Fig. 3. Fit4Function libraries uniformly sample the production-fit space and enable more accurate functional screening and prediction.

Fig. 3

a The distributions of the measured fitness scores are shown for 100K randomly sampled variants from the Fit4Function library versus the uniform modeling library. b The amino acid distribution by position for the variants in the Fit4Function library, production-fit distribution of the modeling library, and 240K most abundant sequences in an NNK library are shown. c The pairwise Pearson correlations among biological triplicates across functional screens (mean ± s.d.; one-tailed paired t-test, n = 5 screens; p = 0.0065) using the Fit4Function library (240K) versus an NNK library (top 240K variants) are shown. hCMEC/D3: human brain endothelial cell line, mBMVEC: primary mouse brain microvascular endothelial cells, hBMVEC: primary human brain microvascular endothelial cells, HEK293: HEK293T/17 cells.
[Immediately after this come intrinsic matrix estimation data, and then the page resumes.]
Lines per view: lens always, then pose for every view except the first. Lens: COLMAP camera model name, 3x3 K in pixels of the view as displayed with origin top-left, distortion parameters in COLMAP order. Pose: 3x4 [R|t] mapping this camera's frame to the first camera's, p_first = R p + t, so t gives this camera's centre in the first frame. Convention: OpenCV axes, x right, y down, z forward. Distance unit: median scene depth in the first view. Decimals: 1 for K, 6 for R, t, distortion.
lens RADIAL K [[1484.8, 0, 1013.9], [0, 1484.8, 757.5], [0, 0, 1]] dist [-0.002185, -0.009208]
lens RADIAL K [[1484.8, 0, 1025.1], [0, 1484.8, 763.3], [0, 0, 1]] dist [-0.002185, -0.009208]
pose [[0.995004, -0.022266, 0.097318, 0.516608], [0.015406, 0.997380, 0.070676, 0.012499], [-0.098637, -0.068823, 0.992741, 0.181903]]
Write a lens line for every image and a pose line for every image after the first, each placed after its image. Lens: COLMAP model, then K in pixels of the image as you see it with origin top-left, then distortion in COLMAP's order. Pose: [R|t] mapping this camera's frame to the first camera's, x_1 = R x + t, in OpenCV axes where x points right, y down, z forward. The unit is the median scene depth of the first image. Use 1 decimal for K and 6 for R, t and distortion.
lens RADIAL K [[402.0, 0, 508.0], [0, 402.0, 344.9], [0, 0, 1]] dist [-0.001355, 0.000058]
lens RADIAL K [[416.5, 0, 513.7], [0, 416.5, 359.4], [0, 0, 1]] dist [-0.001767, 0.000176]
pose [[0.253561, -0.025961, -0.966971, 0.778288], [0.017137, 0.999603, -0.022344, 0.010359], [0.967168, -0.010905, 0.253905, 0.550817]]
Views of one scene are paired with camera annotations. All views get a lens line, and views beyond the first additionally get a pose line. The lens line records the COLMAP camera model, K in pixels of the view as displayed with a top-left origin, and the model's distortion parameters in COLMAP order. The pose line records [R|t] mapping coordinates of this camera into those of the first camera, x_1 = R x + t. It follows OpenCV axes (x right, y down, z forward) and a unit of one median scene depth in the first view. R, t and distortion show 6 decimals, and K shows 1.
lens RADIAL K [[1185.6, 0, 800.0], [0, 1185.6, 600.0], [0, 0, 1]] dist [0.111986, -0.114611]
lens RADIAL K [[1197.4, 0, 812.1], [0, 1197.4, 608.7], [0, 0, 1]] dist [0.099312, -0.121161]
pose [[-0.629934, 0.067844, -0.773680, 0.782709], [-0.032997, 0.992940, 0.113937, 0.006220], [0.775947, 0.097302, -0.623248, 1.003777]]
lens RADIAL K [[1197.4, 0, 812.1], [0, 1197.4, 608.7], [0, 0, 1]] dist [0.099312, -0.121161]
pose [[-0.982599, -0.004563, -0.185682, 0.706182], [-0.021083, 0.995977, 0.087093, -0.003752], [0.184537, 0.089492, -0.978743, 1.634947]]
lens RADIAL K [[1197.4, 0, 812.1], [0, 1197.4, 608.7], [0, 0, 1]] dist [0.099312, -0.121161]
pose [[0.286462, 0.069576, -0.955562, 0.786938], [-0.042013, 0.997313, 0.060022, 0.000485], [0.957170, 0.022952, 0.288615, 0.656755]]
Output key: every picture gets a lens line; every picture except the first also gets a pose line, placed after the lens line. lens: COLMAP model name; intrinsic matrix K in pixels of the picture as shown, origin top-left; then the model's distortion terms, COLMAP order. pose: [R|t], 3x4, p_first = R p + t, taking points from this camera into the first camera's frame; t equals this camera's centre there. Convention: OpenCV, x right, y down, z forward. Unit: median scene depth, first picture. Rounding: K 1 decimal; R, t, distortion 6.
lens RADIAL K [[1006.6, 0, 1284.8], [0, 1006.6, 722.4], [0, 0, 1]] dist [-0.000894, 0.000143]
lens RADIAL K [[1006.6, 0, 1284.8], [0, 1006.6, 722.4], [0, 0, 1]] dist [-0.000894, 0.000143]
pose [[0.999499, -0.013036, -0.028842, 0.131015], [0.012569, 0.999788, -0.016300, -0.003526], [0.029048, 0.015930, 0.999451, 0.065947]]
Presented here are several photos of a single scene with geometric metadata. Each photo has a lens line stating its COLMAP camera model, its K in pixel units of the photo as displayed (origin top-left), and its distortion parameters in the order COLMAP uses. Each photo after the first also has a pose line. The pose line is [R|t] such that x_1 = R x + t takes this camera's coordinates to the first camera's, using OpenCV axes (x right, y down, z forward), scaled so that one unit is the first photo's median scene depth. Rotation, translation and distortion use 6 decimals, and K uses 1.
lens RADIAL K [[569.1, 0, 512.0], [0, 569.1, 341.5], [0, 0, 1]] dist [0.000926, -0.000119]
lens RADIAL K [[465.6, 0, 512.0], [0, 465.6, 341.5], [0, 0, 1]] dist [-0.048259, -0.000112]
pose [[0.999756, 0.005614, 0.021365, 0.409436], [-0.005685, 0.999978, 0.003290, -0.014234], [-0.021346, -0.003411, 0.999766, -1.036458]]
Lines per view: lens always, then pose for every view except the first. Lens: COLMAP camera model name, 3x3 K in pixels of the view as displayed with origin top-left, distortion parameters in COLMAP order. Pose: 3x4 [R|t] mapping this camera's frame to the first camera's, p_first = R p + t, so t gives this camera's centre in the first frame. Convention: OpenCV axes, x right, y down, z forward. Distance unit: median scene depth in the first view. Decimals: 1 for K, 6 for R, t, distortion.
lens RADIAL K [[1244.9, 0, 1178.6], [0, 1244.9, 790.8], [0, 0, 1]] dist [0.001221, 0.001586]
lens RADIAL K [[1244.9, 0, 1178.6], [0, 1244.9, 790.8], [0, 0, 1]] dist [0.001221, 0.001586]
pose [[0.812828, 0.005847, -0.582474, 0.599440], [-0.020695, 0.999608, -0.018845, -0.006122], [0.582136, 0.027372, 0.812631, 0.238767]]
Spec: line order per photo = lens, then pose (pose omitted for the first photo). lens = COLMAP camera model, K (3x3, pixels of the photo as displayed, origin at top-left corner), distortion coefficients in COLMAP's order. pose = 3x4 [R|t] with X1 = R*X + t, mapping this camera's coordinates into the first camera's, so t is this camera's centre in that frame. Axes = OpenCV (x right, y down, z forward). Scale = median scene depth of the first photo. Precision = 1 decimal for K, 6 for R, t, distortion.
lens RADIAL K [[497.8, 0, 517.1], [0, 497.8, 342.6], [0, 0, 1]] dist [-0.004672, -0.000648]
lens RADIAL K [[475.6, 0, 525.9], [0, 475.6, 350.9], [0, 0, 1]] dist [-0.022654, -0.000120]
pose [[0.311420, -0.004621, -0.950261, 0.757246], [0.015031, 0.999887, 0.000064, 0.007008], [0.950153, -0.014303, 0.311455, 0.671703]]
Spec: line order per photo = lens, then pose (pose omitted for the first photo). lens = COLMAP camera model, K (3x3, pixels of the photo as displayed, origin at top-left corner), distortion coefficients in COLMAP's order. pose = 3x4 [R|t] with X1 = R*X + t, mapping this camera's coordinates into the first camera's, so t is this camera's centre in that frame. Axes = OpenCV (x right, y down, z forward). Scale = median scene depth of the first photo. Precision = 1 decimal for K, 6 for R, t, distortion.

Binding and transduction are indicated by ‘b’ and ‘t’, respectively. d The measured versus predicted functional fitness (log2 enrichment scores) for models trained on Fit4Function versus NNK library data are shown. e The replication quality (mean ± s.d.) between pairs of animals (n = 6 pairs across four animals) for the Fit4Function library biodistribution in eight tissues is shown. f The prediction performance of models trained on the in vivo biodistribution of the Fit4Function library across eight organs is shown. Source data are provided as a Source Data file.